Trying to explain to our children how the situation evolved, I am careful never to try to justify my actions. I don’t feel, for one moment, that I need to. I am also quite adamant that I feel no guilt or remorse. I try to explain to them that the affair itself was a good experience for me and one that I shall never regret even though I know it has caused a lot of pain. But eventually I get angry and defensive. And it is David who must bear the brunt of this reaction.
‘Why is everyone so bloody upset?’ I shout at him. ‘I didn’t do anything all that wrong. I had an affair, that’s all. I didn’t murder anyone. I came home, didn’t I? It’s over and done with. Can’t we all just get over it, and move on?’
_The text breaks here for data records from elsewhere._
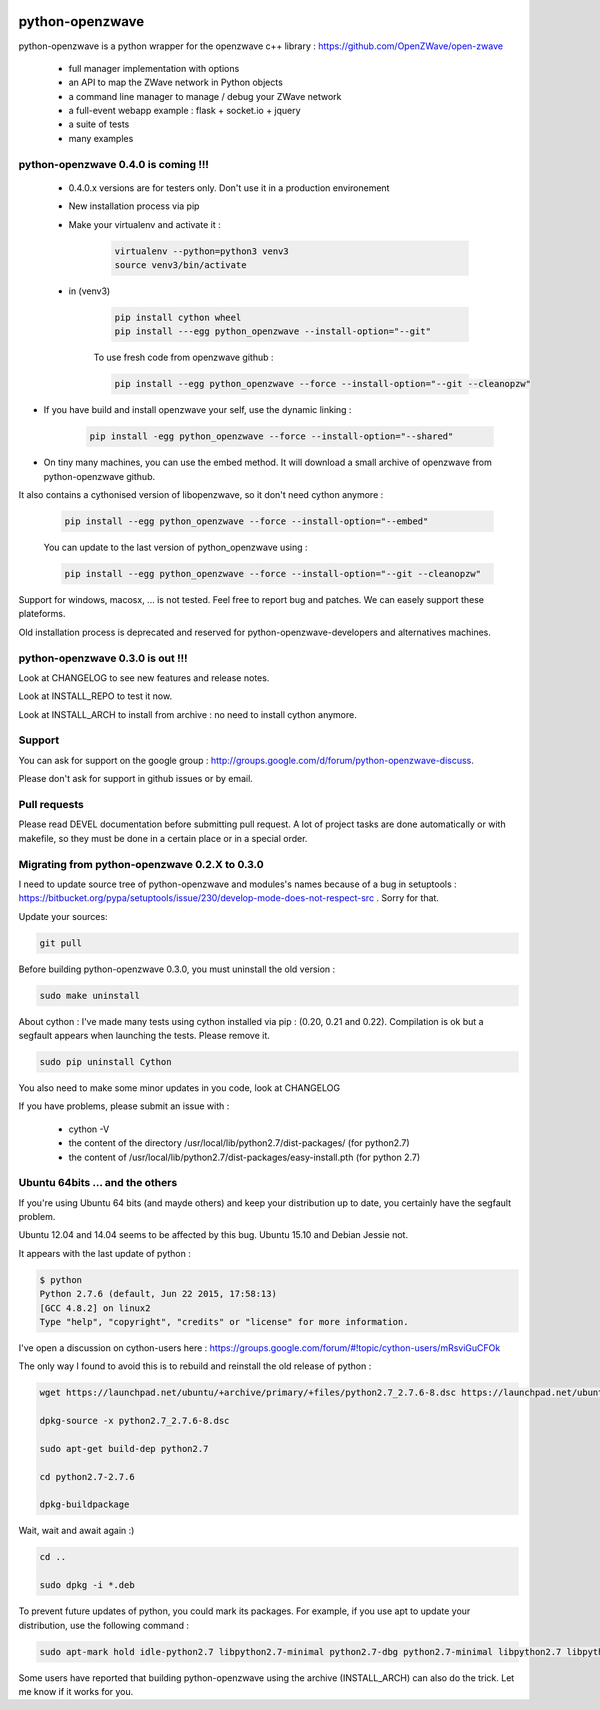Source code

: .. image:: https://travis-ci.org/OpenZWave/python-openzwave.svg?branch=master
    :target: https://travis-ci.org/OpenZWave/python-openzwave
    :alt: Travis status

.. image:: https://circleci.com/gh/OpenZWave/python-openzwave.png?style=shield
    :target: https://circleci.com/gh/OpenZWave/python-openzwave
    :alt: Circle status

================
python-openzwave
================

python-openzwave is a python wrapper for the openzwave c++ library : https://github.com/OpenZWave/open-zwave

 * full manager implementation with options
 * an API to map the ZWave network in Python objects
 * a command line manager to manage / debug your ZWave network
 * a full-event webapp example : flask + socket.io + jquery
 * a suite of tests
 * many examples

python-openzwave 0.4.0 is coming !!!
====================================
 
 - 0.4.0.x versions are for testers only. Don't use it in a production environement
 
 - New installation process via pip
 
 - Make your virtualenv and activate it : 
 
    .. code-block:: bash

        virtualenv --python=python3 venv3
        source venv3/bin/activate

 - in (venv3)       
 
    .. code-block:: bash
    
        pip install cython wheel
        pip install ---egg python_openzwave --install-option="--git"

    To use fresh code from openzwave github :

    .. code-block:: bash
    
        pip install --egg python_openzwave --force --install-option="--git --cleanopzw"

- If you have build and install openzwave your self, use the dynamic linking :

    .. code-block:: bash
    
        pip install -egg python_openzwave --force --install-option="--shared"

- On tiny many machines, you can use the embed method. It will download a small archive of openzwave from python-openzwave github. 
It also contains a cythonised version of libopenzwave, so it don't need cython anymore :

    .. code-block:: bash
    
        pip install --egg python_openzwave --force --install-option="--embed"

    You can update to the last version of python_openzwave using :
        
    .. code-block:: bash
    
        pip install --egg python_openzwave --force --install-option="--git --cleanopzw"
    

Support for windows, macosx, ... is not tested. Feel free to report bug and patches. We can easely support these plateforms.

Old installation process is deprecated and reserved for python-openzwave-developers and alternatives machines.

python-openzwave 0.3.0 is out !!!
=================================

Look at CHANGELOG to see new features and release notes.

Look at INSTALL_REPO to test it now.

Look at INSTALL_ARCH to install from archive : no need to install cython anymore.

Support
=======
You can ask for support on the google group : http://groups.google.com/d/forum/python-openzwave-discuss.

Please don't ask for support in github issues or by email.

Pull requests
=============
Please read DEVEL documentation before submitting pull request.
A lot of project tasks are done automatically or with makefile, so they must be done in a certain place or in a special order.

Migrating from python-openzwave 0.2.X to 0.3.0
==============================================
I need to update source tree of python-openzwave and modules's names because of a bug in setuptools : https://bitbucket.org/pypa/setuptools/issue/230/develop-mode-does-not-respect-src .
Sorry for that.

Update your sources:

.. code-block:: bash

    git pull

Before building python-openzwave 0.3.0, you must uninstall the old version :

.. code-block:: bash

    sudo make uninstall

About cython : I've made many tests using cython installed via pip : (0.20, 0.21 and 0.22).
Compilation is ok but a segfault appears when launching the tests. Please remove it.

.. code-block:: bash

    sudo pip uninstall Cython

You also need to make some minor updates in you code, look at CHANGELOG

If you have problems, please submit an issue with :

 - cython -V
 - the content of the directory /usr/local/lib/python2.7/dist-packages/ (for python2.7)
 - the content of /usr/local/lib/python2.7/dist-packages/easy-install.pth (for python 2.7)


Ubuntu 64bits ... and the others
================================

If you're using Ubuntu 64 bits (and mayde others) and keep your distribution up to date,
you certainly have the segfault problem.

Ubuntu 12.04 and 14.04 seems to be affected by this bug. Ubuntu 15.10 and Debian Jessie not.

It appears with the last update of python :

.. code-block:: bash

    $ python
    Python 2.7.6 (default, Jun 22 2015, 17:58:13)
    [GCC 4.8.2] on linux2
    Type "help", "copyright", "credits" or "license" for more information.


I've open a discussion on cython-users here : https://groups.google.com/forum/#!topic/cython-users/mRsviGuCFOk

The only way I found to avoid this is to rebuild and reinstall the old release of python :

.. code-block:: bash

    wget https://launchpad.net/ubuntu/+archive/primary/+files/python2.7_2.7.6-8.dsc https://launchpad.net/ubuntu/+archive/primary/+files/python2.7_2.7.6.orig.tar.gz https://launchpad.net/ubuntu/+archive/primary/+files/python2.7_2.7.6-8.diff.gz

    dpkg-source -x python2.7_2.7.6-8.dsc

    sudo apt-get build-dep python2.7

    cd python2.7-2.7.6

    dpkg-buildpackage

Wait, wait and await again :)

.. code-block:: bash

    cd ..

    sudo dpkg -i *.deb

To prevent future updates of python, you could mark its packages. For example, if you use apt to update your distribution, use the following command :

.. code-block:: bash

    sudo apt-mark hold idle-python2.7 libpython2.7-minimal python2.7-dbg python2.7-minimal libpython2.7 libpython2.7-stdlib python2.7-dev libpython2.7-dbg  libpython2.7-testsuite python2.7-doc libpython2.7-dev python2.7 python2.7-examples

Some users have reported that building python-openzwave using the archive (INSTALL_ARCH) can also do the trick. Let me know if it works for you.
It takes a while, but eventually we all do, even David. We have some terrible moments, but we also have some moments of pure joy as we go through the process of talking it out and coming to terms with it and laying it, finally, to rest. At times we are even able to laugh about it. And what surprises me more than anything else is that my sexual feelings for my husband are stronger than they have been for many years. And his for me. I have read that having an affair can be good for a marriage, and in that respect it certainly seems to be good for ours. But in the overall scheme of things it really isn’t, I finally conclude, such a wonderful idea. While it was thrilling for me and for the man from Toulouse when it was actually happening, it was extremely painful for us both to let go of each other at the end. It has caused pain to a large number of people I love and whose love and respect are very important to me. And it has changed my marriage forever. In many respects I love David even more for his tolerance and forbearance in the face of my betrayal, but for him something has vanished from our relationship that can never be restored.
30
I am due to remain in Australia for six weeks before returning to France to lead the walking tour that has been twelve months in the planning. For David this is the really difficult part. Having been through so much and gained so much in terms of the intimacy of our ‘new’ relationship, I am about to head off again back to France. However, I d
on’t share his feelings. Not only am I going to France I am also going to Canada in late September to finally meet my sister Margaret, and the prospect of this far outweighs any nervousness about being back near Toulouse and all the emotion that it brings up. Margaret and I have been writing to each other for months now, gradually filling in the gaps and exchanging photographs and family information and we have decided that the time is right for us to meet, after a separation of fifty years. My brother Jon – her full brother and my half-brother – has been in contact with her too, and he is planning to visit her in August on his way to France. They haven’t seen each other for fifty years either – he was twenty and she was nineteen when they last saw each other – and I am happy at the prospect of their reunion. I am also pleased that Jon is going to spend some time in our French house. He hasn’t travelled overseas for more than thirty years, and it’s only the desire to see his sister that has spurred him to make this journey. After Canada, I am heading to Nepal to lead a Himalayan trek, and David is far from happy about this, too, because of the political unrest in Nepal. But, as usual, I’m ready to leap in with great enthusiasm. I feel certain that trekking in the mountains will help restore my sense of who I really am, and enable me to put recent events further into the past.
Until it’s time to go, life on the farm drifts along quite happily and for the first time I start to feel that this place is really ‘home’.